(Records shown begins)
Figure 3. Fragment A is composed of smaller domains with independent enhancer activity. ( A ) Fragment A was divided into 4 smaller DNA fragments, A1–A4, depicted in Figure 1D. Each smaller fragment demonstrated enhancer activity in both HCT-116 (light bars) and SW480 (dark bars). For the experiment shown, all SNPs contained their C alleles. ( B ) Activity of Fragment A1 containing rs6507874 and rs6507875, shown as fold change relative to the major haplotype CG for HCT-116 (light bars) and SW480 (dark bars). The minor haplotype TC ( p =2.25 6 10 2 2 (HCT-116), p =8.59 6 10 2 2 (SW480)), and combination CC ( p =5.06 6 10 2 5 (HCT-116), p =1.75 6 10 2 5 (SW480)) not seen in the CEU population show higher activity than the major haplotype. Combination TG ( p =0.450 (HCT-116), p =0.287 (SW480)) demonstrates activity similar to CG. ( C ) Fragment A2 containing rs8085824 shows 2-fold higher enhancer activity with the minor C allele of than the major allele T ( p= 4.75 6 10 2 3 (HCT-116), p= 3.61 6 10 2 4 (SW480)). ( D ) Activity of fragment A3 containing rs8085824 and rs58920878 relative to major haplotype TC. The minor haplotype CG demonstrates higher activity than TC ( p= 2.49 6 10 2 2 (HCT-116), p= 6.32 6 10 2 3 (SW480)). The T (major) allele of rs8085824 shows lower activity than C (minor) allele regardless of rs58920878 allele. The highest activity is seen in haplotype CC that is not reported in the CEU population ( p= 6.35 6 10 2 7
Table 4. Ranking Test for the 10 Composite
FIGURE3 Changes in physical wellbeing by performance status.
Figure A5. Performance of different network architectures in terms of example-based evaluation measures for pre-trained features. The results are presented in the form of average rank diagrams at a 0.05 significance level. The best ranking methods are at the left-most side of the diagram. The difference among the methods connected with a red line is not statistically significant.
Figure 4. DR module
(Records shown ends)
▶ What the task asks
Each entry above needs to be retyped exactly as it appears.

▶ Result for this task
Figure 3. Fragment A is composed of smaller domains with independent enhancer activity. ( A ) Fragment A was divided into 4 smaller DNA fragments, A1–A4, depicted in Figure 1D. Each smaller fragment demonstrated enhancer activity in both HCT-116 (light bars) and SW480 (dark bars). For the experiment shown, all SNPs contained their C alleles. ( B ) Activity of Fragment A1 containing rs6507874 and rs6507875, shown as fold change relative to the major haplotype CG for HCT-116 (light bars) and SW480 (dark bars). The minor haplotype TC ( p =2.25 6 10 2 2 (HCT-116), p =8.59 6 10 2 2 (SW480)), and combination CC ( p =5.06 6 10 2 5 (HCT-116), p =1.75 6 10 2 5 (SW480)) not seen in the CEU population show higher activity than the major haplotype. Combination TG ( p =0.450 (HCT-116), p =0.287 (SW480)) demonstrates activity similar to CG. ( C ) Fragment A2 containing rs8085824 shows 2-fold higher enhancer activity with the minor C allele of than the major allele T ( p= 4.75 6 10 2 3 (HCT-116), p= 3.61 6 10 2 4 (SW480)). ( D ) Activity of fragment A3 containing rs8085824 and rs58920878 relative to major haplotype TC. The minor haplotype CG demonstrates higher activity than TC ( p= 2.49 6 10 2 2 (HCT-116), p= 6.32 6 10 2 3 (SW480)). The T (major) allele of rs8085824 shows lower activity than C (minor) allele regardless of rs58920878 allele. The highest activity is seen in haplotype CC that is not reported in the CEU population ( p= 6.35 6 10 2 7
Table 4. Ranking Test for the 10 Composite
FIGURE3 Changes in physical wellbeing by performance status.
Figure A5. Performance of different network architectures in terms of example-based evaluation measures for pre-trained features. The results are presented in the form of average rank diagrams at a 0.05 significance level. The best ranking methods are at the left-most side of the diagram. The difference among the methods connected with a red line is not statistically significant.
Figure 4. DR module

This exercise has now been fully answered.